Regresé al recibidor, ignorando el polvillo que caía del cielo raso roto en el comedor, con fragmentos de cemento colgando de la malla de alambre. Esos fragmentos que habían caído hacía tanto, en el momento exacto en que yo pasaba debajo, y que no me habían abierto la cabeza porque yo había alcanzado a cruzar la puerta y cerrarla a mis espaldas. Que se desplomara toda la habitación si quería, mientras yo tosía por el polvo de escombros que se colaba bajo la puerta y me alegraba de que la casa hubiera fallado en su nuevo intento por lastimarme, y de estar todavía viva e ilesa. Porque ésa era la medida del odio que nos habíamos profesado, esa casa y yo, en una batalla constante durante los años que tardé en ser mayor de edad, para venderla para demolición y librarme de ella.

Seguí hacia la puerta de calle, ya segura de que ahí no había nadie, aunque siempre atenta. Abrí la puerta de madera pintada de blanco, pesada, hinchada de humedad, y salí al pequeño porche cuadrado, sombreado por un plátano. Me detuve ahí mirando las veredas anchas y desiertas, la calle silenciosa porque mis sueños la vaciaban del tránsito intenso que solía hacerla peligrosa. Bajé el único escalón del porche para sentarme en la tarde invariable, gris, en ese sueño de fantasmas del pasado que se resistía a revelarse.

Y me quedé sin aliento.

Estaba sentado en la vereda a sólo un paso de donde me sentara yo, la espalda contra la pared, las piernas flexionadas. Jeans y camisa leñadora, siempre tan grunge, con su chaqueta de cuero negro. Una botella de vino tinto abierta en una mano y un cigarrillo en la otra. Quieto y silencioso como todo lo demás en este sueño incomprensible.

Stewie Masterson.

Lo observé estupefacta, preguntándome qué hacía mi sueño más feliz del mundo sentado en mi sueño más triste. Permanecí quieta y silenciosa como él, como todo lo demás, mirándolo, con miedo de hacer o decir nada que pudiera ahuyentar esa proximidad tan inesperada como maravillosa.

Hasta que volteó a mirarme y vi el brillo húmedo de sus ojos increíbles, y su ceño fruncido en una mueca de dolor, los labios convertidos en una línea apretada y frágil de contención, medio ocultos entre la barba y el bigote claros.

Su dolor me alcanzó con tanta claridad e intensidad que me podría haber muerto de pena ahí mismo. Me pregunté qué capricho de mi subconsciente había moldeado esa expresión de dolor en su cara tan hermosa, trayéndolo al escenario de mis propias tristezas de juventud. A él, la banda sonora de mi vida adulta.

Sostuve su mirada, preguntándome sobrecogida qué hacer, sin animarme a hablarle ni a moverme. Y mirándolo, olvidé que estaba soñando, arrastrada por la emoción de su presencia y su dolor tan vívido.

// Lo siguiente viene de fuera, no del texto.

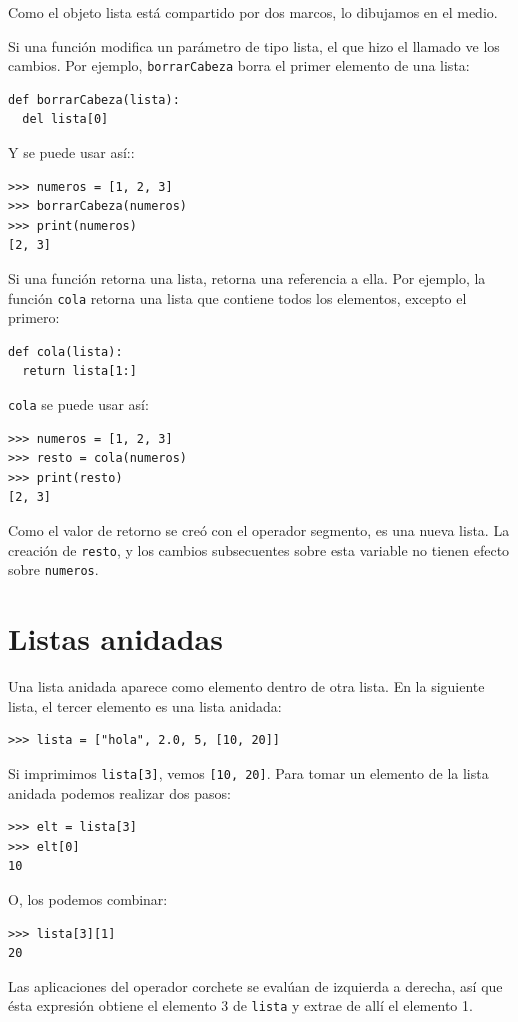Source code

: Como el objeto lista está compartido por dos marcos, lo dibujamos
en el medio.

Si una función modifica un parámetro de tipo lista, el que hizo el
llamado ve los cambios. Por ejemplo, \texttt{borrarCabeza} borra el
primer elemento de una lista:
\begin{lstlisting}
def borrarCabeza(lista):
  del lista[0]
\end{lstlisting}
Y se puede usar así::
\begin{lstlisting}
>>> numeros = [1, 2, 3]
>>> borrarCabeza(numeros)
>>> print(numeros)
[2, 3]
\end{lstlisting}
Si una función retorna una lista, retorna una referencia a ella. Por
ejemplo, la función \texttt{cola} retorna una lista que contiene todos
los elementos, excepto el primero:
\begin{lstlisting}
def cola(lista):
  return lista[1:]
\end{lstlisting}
\texttt{cola} se puede usar así:
\begin{lstlisting}
>>> numeros = [1, 2, 3]
>>> resto = cola(numeros)
>>> print(resto)
[2, 3]
\end{lstlisting}
Como el valor de retorno se creó con el operador segmento, es una
nueva lista. La creación de \texttt{resto}, y los cambios subsecuentes
sobre esta variable no tienen efecto sobre \texttt{numeros}.

\section{Listas anidadas}

\label{nested lists}  

Una lista anidada aparece como elemento dentro de otra lista. En la
siguiente lista, el tercer elemento es una lista anidada:
\begin{lstlisting}
>>> lista = ["hola", 2.0, 5, [10, 20]]
\end{lstlisting}
Si imprimimos \texttt{lista{[}3{]}}, vemos \texttt{{[}10, 20{]}}.
Para tomar un elemento de la lista anidada podemos realizar dos pasos:
\begin{lstlisting}
>>> elt = lista[3]
>>> elt[0]
10
\end{lstlisting}
 O, los podemos combinar:
\begin{lstlisting}
>>> lista[3][1]
20
\end{lstlisting}
Las aplicaciones del operador corchete se evalúan de izquierda a derecha,
así que ésta expresión obtiene el elemento 3 de \texttt{lista} y extrae
de allí el elemento 1.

Él me observó con extrañeza, como cualquiera enfrentaría a un desconocido que nos descubre al borde del llanto. Sentí que me encogía por dentro cuando alzó apenas la mano con el cigarrillo, que vaciló antes de deslizarse como un soplo por mi mejilla. Sus ojos clarísimos, esos ojos que me quitan el aliento, recorrían mis facciones como si fuera la primera vez en su vida que veía la cara de otro ser humano.

Movió los labios sin emitir sonido, pero de alguna forma supe que pronunciaba su nombre. Fue como si mi pecho se prendiera fuego con esa simple palabra y la súbita comprensión me empujó hacia él.

Mis brazos se tendieron solos y caí de rodillas a tu lado, rodeando tus hombros, estrechando tu cabeza contra mi pecho, mi propia cara hundida en tu pelo, sintiendo una urgencia angustiosa por consolarte.

—Oh, Stu, Stewart. Ven, ven aquí —murmuré, besando tu cabeza.

Y te apoyaste en mí, dejándote abrazar y consolar. Te sentí herido pero tranquilo.

No sabía por qué volvía a verte como Masterson. No sabía por qué no estábamos en tu playa, menos aún por qué en esa casa odiosa. Pero eras vos. Y si no eras vos, era el mismísimo Masterson, porque los dos me provocaban la misma emoción, única e inconfundible.